Uno dei primi indagati è stato, infatti, arrestato in flagranza di reato mentre stava comprando un biglietto del pullman per il fratello e alcuni suoi amici, che volevano lasciare Roma e arrivare in Germania. Altri hanno offerto ospitalità per qualche giorno, un pasto caldo, un aiuto per gli spostamenti a connazionali appena sbarcati nel nostro paese. “Anche quando si fa riferimento al pagamento di servizi le somme complessive per ogni soggetto non sembrano superare poche decine o centinaia di euro. I prospetti delle somme versate tramite postepay o tramite sistemi alternativi, ma sempre legali, e diversi dalla hawala, corrispondono ad un corrispettivo sostanzialmente conforme al prezzo del biglietto o dell’attività svolta. Dunque non c’è quella sperequazione che fonda la logica di repressione dello sfruttamento o approfittamento - spiegano le avvocate -. Le singole somme appaiono del resto poco più che irrisorie”. In un’ intercettazione emerge, per esempio, la consegna di 18 euro per un biglietto di treno o di 100 euro “per la migrante, i suoi vestiti e le altre cose”.
“L’inchiesta ha portato per ora a 18 mesi di carcerazione preventiva per gli imputati - spiega Tatiana Montella, del team difensivo -. In questi anni le accuse sono cadute pezzo per pezzo: è ormai chiaro che non esisteva alcuna cellula romana legata a una rete internazionale. Quindi ora sono imputate le singole condotte di aiuto, che venivano attivate quando arrivava un parente, un cugino, un fratello. Non è stato dimostrato nessuno scambio economico. Un ragazzo è stato contattato da un amico d’infanzia per aiutare la figlia, appena sbarcata in Italia. Era solo un gesto di amicizia e solidarietà. Sono condotte molto tipiche tra comunità, che però spesso finiscono sotto accusa. La storia che vede coinvolti gli eritrei è molto simile a quanto successo di recente a Trieste ad Andrea Franchi, o alle ong, da ultima Mediterranea. Vengono accusate di reati di solidarietà”.

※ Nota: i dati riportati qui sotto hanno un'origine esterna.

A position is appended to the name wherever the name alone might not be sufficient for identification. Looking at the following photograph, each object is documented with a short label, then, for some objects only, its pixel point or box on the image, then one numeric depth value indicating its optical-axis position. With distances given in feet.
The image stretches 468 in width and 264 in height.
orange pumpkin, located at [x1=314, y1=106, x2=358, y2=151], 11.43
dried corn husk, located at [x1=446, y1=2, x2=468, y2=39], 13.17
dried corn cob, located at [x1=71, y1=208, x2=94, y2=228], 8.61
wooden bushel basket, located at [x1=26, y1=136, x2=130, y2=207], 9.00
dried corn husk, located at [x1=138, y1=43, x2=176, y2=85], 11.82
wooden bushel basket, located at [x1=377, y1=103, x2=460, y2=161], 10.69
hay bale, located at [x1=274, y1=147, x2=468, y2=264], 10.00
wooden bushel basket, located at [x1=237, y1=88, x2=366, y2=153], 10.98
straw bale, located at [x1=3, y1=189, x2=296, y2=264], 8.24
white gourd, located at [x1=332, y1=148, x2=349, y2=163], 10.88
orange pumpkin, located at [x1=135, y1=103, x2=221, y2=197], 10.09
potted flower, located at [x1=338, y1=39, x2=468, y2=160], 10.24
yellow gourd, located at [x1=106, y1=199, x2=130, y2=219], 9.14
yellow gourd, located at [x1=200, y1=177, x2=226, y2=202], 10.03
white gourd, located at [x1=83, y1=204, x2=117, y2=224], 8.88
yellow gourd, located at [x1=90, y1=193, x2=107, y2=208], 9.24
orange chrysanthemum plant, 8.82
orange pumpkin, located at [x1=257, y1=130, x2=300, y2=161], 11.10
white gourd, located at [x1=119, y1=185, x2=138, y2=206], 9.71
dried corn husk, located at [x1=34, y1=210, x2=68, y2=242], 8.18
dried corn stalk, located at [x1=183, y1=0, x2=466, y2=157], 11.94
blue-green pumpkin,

Oggi, 10 marzo, inizia il processo in Corte di Assise d’ appello. “Credo che esista una questione aperta in Italia in cui, attraverso l'utilizzo di alcuni reati, vengano imputati una serie di soggetti e messe sotto inchiesta una serie di persone, che aiutano i migranti - aggiunge Montella- Tutto questo è finalizzato a rompere i legami di solidarietà e per bloccare la libertà di movimento dei migranti. C’è una ragione politica. Non è un caso se negli ultimi anni abbiamo assistito spesso a episodi come questi”. Se i quattro imputati venissero condannati in via definitiva dovrebbero scontare tutti il resto della condanna in carcere: rischiano da due a quattro anni. “Esiste ormai una retorica del trafficante, ma c’è un confine labile tra ciò che è illegale e ciò che è semplice aiuto. Allargando così tanto le maglie del reato di favoreggiamento si coinvolgono soggetti diversi. Questo è un male, anche perché così non si colpiscono mai i reali trafficanti ma le reti di solidarietà. Nel processo, inoltre, parliamo di eritrei che hanno diritto allo status di rifugiato - conclude l’avvocata -. Sarebbe stato più sensato creare canali legali e sicuri per far arrivare le persone. Quello è il modo di intervenire sulle reti dei trafficanti, non mandando a processo chi aiuta”.